Written task: Look through the entries below and count the lines with the word "four" in them; give only the number.

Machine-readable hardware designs
_ _ _

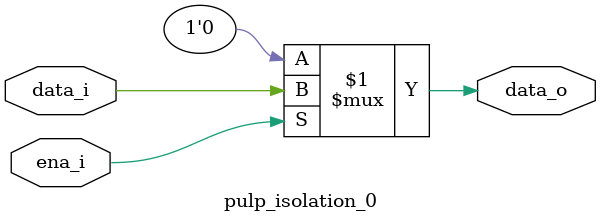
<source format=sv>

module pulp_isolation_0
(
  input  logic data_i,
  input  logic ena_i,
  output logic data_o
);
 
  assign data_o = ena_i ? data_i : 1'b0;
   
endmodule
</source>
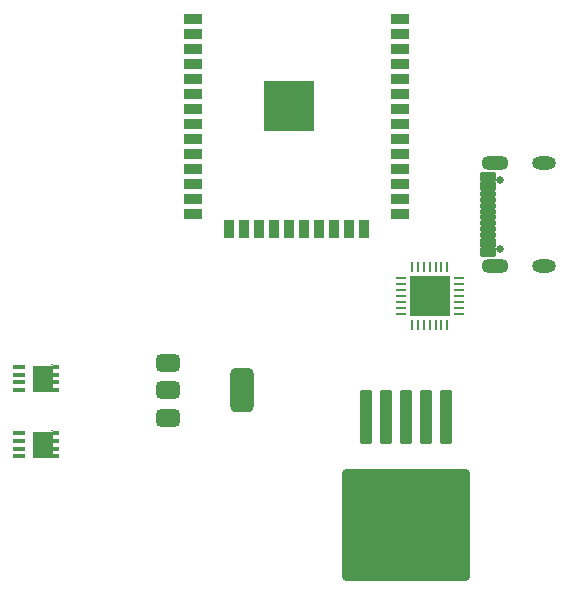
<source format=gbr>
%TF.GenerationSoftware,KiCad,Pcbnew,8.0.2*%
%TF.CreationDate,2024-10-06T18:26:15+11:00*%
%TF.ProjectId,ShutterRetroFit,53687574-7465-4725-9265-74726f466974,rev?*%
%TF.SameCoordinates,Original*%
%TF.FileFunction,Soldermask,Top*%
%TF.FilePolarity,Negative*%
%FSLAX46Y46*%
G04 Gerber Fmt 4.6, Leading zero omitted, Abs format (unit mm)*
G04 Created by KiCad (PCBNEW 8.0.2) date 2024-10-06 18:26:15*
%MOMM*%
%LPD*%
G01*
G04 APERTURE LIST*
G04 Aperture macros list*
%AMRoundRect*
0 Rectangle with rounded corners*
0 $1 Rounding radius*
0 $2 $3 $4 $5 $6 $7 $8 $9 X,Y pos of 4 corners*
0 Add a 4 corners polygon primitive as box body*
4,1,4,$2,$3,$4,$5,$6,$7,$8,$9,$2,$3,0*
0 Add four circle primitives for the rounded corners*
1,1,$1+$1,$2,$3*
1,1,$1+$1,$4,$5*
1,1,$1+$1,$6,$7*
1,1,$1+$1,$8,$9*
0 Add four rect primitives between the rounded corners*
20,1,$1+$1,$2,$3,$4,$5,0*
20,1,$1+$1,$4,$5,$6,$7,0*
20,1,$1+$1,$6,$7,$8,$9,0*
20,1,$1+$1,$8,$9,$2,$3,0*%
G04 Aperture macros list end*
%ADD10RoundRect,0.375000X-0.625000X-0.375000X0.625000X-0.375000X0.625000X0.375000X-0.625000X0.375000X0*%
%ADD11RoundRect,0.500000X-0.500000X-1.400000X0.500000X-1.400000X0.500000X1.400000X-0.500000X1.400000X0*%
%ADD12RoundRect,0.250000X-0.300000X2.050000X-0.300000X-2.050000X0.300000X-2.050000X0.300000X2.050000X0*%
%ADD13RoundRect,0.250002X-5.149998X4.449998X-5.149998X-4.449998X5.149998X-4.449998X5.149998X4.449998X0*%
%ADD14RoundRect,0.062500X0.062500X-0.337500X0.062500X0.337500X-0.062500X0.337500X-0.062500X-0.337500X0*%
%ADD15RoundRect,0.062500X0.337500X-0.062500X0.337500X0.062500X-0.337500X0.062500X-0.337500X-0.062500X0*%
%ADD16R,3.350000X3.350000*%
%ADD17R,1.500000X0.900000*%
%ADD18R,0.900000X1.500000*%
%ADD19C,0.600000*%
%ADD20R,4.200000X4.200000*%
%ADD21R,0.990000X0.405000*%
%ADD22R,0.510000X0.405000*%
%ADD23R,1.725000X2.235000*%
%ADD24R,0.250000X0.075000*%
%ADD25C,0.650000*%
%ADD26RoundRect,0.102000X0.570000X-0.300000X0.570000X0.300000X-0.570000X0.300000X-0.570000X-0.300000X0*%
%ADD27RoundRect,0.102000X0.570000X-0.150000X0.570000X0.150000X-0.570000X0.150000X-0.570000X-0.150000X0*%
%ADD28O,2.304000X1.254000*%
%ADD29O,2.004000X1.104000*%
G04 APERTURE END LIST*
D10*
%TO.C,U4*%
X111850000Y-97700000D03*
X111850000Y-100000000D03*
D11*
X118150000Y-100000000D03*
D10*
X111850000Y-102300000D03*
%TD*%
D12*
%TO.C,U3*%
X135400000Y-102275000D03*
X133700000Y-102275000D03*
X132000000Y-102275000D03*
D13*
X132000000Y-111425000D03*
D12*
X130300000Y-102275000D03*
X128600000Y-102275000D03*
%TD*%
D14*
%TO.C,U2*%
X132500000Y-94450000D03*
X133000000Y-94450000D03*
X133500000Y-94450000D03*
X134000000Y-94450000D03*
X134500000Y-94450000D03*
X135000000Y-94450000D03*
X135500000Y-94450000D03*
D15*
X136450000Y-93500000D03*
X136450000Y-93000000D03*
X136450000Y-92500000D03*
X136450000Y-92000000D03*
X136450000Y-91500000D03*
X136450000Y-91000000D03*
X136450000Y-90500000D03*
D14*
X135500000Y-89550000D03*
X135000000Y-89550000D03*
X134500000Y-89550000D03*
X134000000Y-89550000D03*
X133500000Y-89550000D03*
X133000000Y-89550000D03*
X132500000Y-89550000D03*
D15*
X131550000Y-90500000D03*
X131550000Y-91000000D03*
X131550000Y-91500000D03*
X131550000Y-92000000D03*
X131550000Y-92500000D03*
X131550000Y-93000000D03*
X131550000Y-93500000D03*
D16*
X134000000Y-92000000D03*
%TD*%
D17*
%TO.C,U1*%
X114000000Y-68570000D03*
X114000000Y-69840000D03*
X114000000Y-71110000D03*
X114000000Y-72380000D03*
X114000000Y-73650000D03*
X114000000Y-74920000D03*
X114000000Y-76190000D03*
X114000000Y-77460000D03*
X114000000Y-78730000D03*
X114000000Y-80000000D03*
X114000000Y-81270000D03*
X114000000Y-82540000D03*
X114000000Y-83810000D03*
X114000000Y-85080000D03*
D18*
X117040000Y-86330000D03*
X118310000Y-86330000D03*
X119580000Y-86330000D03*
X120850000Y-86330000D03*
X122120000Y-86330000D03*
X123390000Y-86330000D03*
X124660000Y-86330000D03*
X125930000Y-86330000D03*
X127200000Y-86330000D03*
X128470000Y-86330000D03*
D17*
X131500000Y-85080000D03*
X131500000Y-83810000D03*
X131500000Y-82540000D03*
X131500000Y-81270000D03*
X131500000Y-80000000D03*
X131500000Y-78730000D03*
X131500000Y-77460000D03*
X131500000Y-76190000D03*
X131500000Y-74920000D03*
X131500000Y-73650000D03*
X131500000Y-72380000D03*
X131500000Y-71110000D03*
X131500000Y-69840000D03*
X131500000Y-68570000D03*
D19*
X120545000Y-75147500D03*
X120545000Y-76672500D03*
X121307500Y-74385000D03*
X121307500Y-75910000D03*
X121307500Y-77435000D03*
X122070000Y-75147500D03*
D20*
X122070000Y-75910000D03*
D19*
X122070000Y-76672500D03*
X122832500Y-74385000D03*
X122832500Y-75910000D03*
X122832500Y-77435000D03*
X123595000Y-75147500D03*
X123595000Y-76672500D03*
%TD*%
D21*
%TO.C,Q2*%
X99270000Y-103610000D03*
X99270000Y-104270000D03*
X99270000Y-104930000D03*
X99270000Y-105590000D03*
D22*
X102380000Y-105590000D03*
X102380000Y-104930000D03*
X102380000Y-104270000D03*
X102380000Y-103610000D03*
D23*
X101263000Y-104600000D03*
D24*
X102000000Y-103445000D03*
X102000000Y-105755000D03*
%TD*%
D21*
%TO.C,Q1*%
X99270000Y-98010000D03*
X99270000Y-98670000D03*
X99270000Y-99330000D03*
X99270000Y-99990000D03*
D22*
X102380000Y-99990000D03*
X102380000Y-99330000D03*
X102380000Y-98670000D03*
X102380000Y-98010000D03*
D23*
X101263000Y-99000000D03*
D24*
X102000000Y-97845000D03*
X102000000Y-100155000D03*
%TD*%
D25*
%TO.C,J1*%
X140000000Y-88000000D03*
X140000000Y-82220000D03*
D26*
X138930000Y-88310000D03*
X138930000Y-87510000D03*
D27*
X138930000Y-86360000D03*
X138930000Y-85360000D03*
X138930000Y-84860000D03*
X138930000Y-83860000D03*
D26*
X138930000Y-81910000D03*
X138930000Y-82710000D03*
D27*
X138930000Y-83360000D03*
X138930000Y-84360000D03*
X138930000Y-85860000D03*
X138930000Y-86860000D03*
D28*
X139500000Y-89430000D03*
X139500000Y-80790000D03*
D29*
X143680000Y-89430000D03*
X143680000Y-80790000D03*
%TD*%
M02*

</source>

_ _ _

Response area: 2